- [WORK ORDER] Exact duplicates of the lines from the top of the data through the line containing "100.0 | 11 |" are needed, with every picture left out.
Content starts
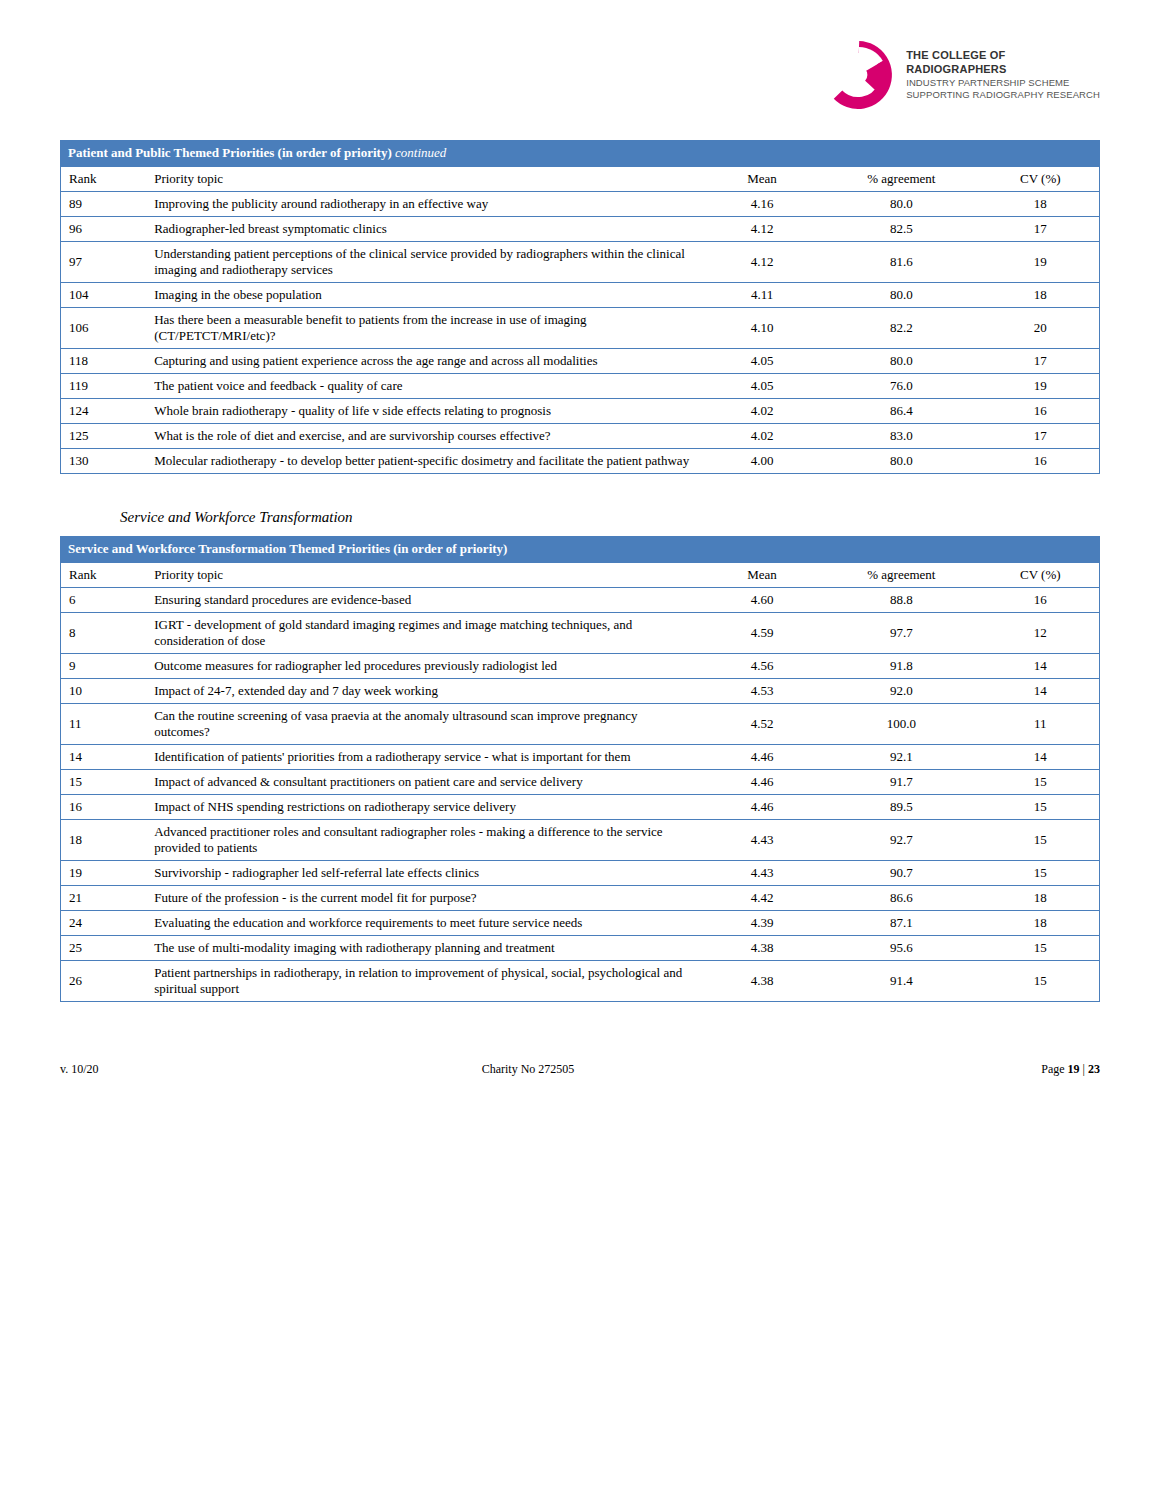THE COLLEGE OF
RADIOGRAPHERS
INDUSTRY PARTNERSHIP SCHEME
SUPPORTING RADIOGRAPHY RESEARCH
Patient and Public Themed Priorities (in order of priority) continued
| Rank | Priority topic | Mean | % agreement | CV (%) |
| --- | --- | --- | --- | --- |
| 89 | Improving the publicity around radiotherapy in an effective way | 4.16 | 80.0 | 18 |
| 96 | Radiographer-led breast symptomatic clinics | 4.12 | 82.5 | 17 |
| 97 | Understanding patient perceptions of the clinical service provided by radiographers within the clinical imaging and radiotherapy services | 4.12 | 81.6 | 19 |
| 104 | Imaging in the obese population | 4.11 | 80.0 | 18 |
| 106 | Has there been a measurable benefit to patients from the increase in use of imaging (CT/PETCT/MRI/etc)? | 4.10 | 82.2 | 20 |
| 118 | Capturing and using patient experience across the age range and across all modalities | 4.05 | 80.0 | 17 |
| 119 | The patient voice and feedback - quality of care | 4.05 | 76.0 | 19 |
| 124 | Whole brain radiotherapy - quality of life v side effects relating to prognosis | 4.02 | 86.4 | 16 |
| 125 | What is the role of diet and exercise, and are survivorship courses effective? | 4.02 | 83.0 | 17 |
| 130 | Molecular radiotherapy - to develop better patient-specific dosimetry and facilitate the patient pathway | 4.00 | 80.0 | 16 |
Service and Workforce Transformation
Service and Workforce Transformation Themed Priorities (in order of priority)
| Rank | Priority topic | Mean | % agreement | CV (%) |
| --- | --- | --- | --- | --- |
| 6 | Ensuring standard procedures are evidence-based | 4.60 | 88.8 | 16 |
| 8 | IGRT - development of gold standard imaging regimes and image matching techniques, and consideration of dose | 4.59 | 97.7 | 12 |
| 9 | Outcome measures for radiographer led procedures previously radiologist led | 4.56 | 91.8 | 14 |
| 10 | Impact of 24-7, extended day and 7 day week working | 4.53 | 92.0 | 14 |
| 11 | Can the routine screening of vasa praevia at the anomaly ultrasound scan improve pregnancy outcomes? | 4.52 | 100.0 | 11 |
| 14 | Identification of patients' priorities from a radiotherapy service - what is important for them | 4.46 | 92.1 | 14 |
| 15 | Impact of advanced & consultant practitioners on patient care and service delivery | 4.46 | 91.7 | 15 |
| 16 | Impact of NHS spending restrictions on radiotherapy service delivery | 4.46 | 89.5 | 15 |
| 18 | Advanced practitioner roles and consultant radiographer roles - making a difference to the service provided to patients | 4.43 | 92.7 | 15 |
| 19 | Survivorship - radiographer led self-referral late effects clinics | 4.43 | 90.7 | 15 |
| 21 | Future of the profession - is the current model fit for purpose? | 4.42 | 86.6 | 18 |
| 24 | Evaluating the education and workforce requirements to meet future service needs | 4.39 | 87.1 | 18 |
| 25 | The use of multi-modality imaging with radiotherapy planning and treatment | 4.38 | 95.6 | 15 |
| 26 | Patient partnerships in radiotherapy, in relation to improvement of physical, social, psychological and spiritual support | 4.38 | 91.4 | 15 |
v. 10/20
Charity No 272505
Page 19 | 23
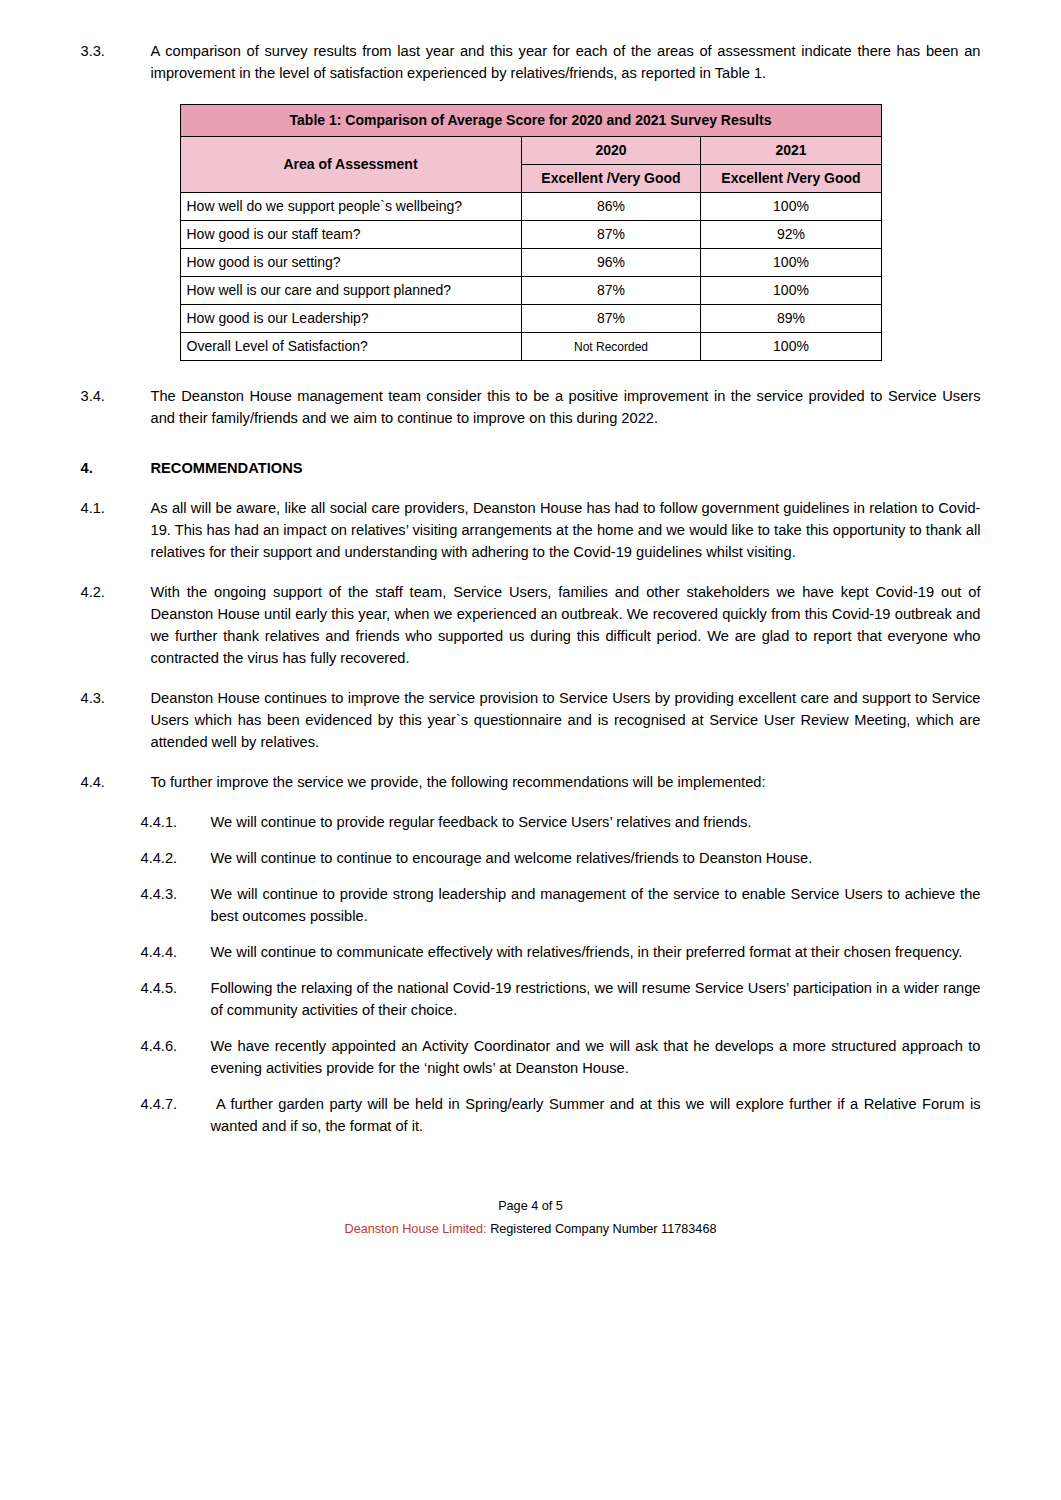3.3.
A comparison of survey results from last year and this year for each of the areas of assessment indicate there has been an improvement in the level of satisfaction experienced by relatives/friends, as reported in Table 1.
| Table 1: Comparison of Average Score for 2020 and 2021 Survey Results |
| Area of Assessment | 2020 | 2021 |
| Excellent /Very Good | Excellent /Very Good |
| How well do we support people`s wellbeing? | 86% | 100% |
| How good is our staff team? | 87% | 92% |
| How good is our setting? | 96% | 100% |
| How well is our care and support planned? | 87% | 100% |
| How good is our Leadership? | 87% | 89% |
| Overall Level of Satisfaction? | Not Recorded | 100% |
3.4.
The Deanston House management team consider this to be a positive improvement in the service provided to Service Users and their family/friends and we aim to continue to improve on this during 2022.
4.
RECOMMENDATIONS
4.1.
As all will be aware, like all social care providers, Deanston House has had to follow government guidelines in relation to Covid-19. This has had an impact on relatives’ visiting arrangements at the home and we would like to take this opportunity to thank all relatives for their support and understanding with adhering to the Covid-19 guidelines whilst visiting.
4.2.
With the ongoing support of the staff team, Service Users, families and other stakeholders we have kept Covid-19 out of Deanston House until early this year, when we experienced an outbreak. We recovered quickly from this Covid-19 outbreak and we further thank relatives and friends who supported us during this difficult period. We are glad to report that everyone who contracted the virus has fully recovered.
4.3.
Deanston House continues to improve the service provision to Service Users by providing excellent care and support to Service Users which has been evidenced by this year`s questionnaire and is recognised at Service User Review Meeting, which are attended well by relatives.
4.4.
To further improve the service we provide, the following recommendations will be implemented:
4.4.1.
We will continue to provide regular feedback to Service Users’ relatives and friends.
4.4.2.
We will continue to continue to encourage and welcome relatives/friends to Deanston House.
4.4.3.
We will continue to provide strong leadership and management of the service to enable Service Users to achieve the best outcomes possible.
4.4.4.
We will continue to communicate effectively with relatives/friends, in their preferred format at their chosen frequency.
4.4.5.
Following the relaxing of the national Covid-19 restrictions, we will resume Service Users’ participation in a wider range of community activities of their choice.
4.4.6.
We have recently appointed an Activity Coordinator and we will ask that he develops a more structured approach to evening activities provide for the ‘night owls’ at Deanston House.
4.4.7.
A further garden party will be held in Spring/early Summer and at this we will explore further if a Relative Forum is wanted and if so, the format of it.
Page 4 of 5
Deanston House Limited: Registered Company Number 11783468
Content ends
- [OUTPUT OF THE EXERCISE]
THE COLLEGE OF
RADIOGRAPHERS
INDUSTRY PARTNERSHIP SCHEME
SUPPORTING RADIOGRAPHY RESEARCH
Patient and Public Themed Priorities (in order of priority) continued
| Rank | Priority topic | Mean | % agreement | CV (%) |
| --- | --- | --- | --- | --- |
| 89 | Improving the publicity around radiotherapy in an effective way | 4.16 | 80.0 | 18 |
| 96 | Radiographer-led breast symptomatic clinics | 4.12 | 82.5 | 17 |
| 97 | Understanding patient perceptions of the clinical service provided by radiographers within the clinical imaging and radiotherapy services | 4.12 | 81.6 | 19 |
| 104 | Imaging in the obese population | 4.11 | 80.0 | 18 |
| 106 | Has there been a measurable benefit to patients from the increase in use of imaging (CT/PETCT/MRI/etc)? | 4.10 | 82.2 | 20 |
| 118 | Capturing and using patient experience across the age range and across all modalities | 4.05 | 80.0 | 17 |
| 119 | The patient voice and feedback - quality of care | 4.05 | 76.0 | 19 |
| 124 | Whole brain radiotherapy - quality of life v side effects relating to prognosis | 4.02 | 86.4 | 16 |
| 125 | What is the role of diet and exercise, and are survivorship courses effective? | 4.02 | 83.0 | 17 |
| 130 | Molecular radiotherapy - to develop better patient-specific dosimetry and facilitate the patient pathway | 4.00 | 80.0 | 16 |
Service and Workforce Transformation
Service and Workforce Transformation Themed Priorities (in order of priority)
| Rank | Priority topic | Mean | % agreement | CV (%) |
| --- | --- | --- | --- | --- |
| 6 | Ensuring standard procedures are evidence-based | 4.60 | 88.8 | 16 |
| 8 | IGRT - development of gold standard imaging regimes and image matching techniques, and consideration of dose | 4.59 | 97.7 | 12 |
| 9 | Outcome measures for radiographer led procedures previously radiologist led | 4.56 | 91.8 | 14 |
| 10 | Impact of 24-7, extended day and 7 day week working | 4.53 | 92.0 | 14 |
| 11 | Can the routine screening of vasa praevia at the anomaly ultrasound scan improve pregnancy outcomes? | 4.52 | 100.0 | 11 |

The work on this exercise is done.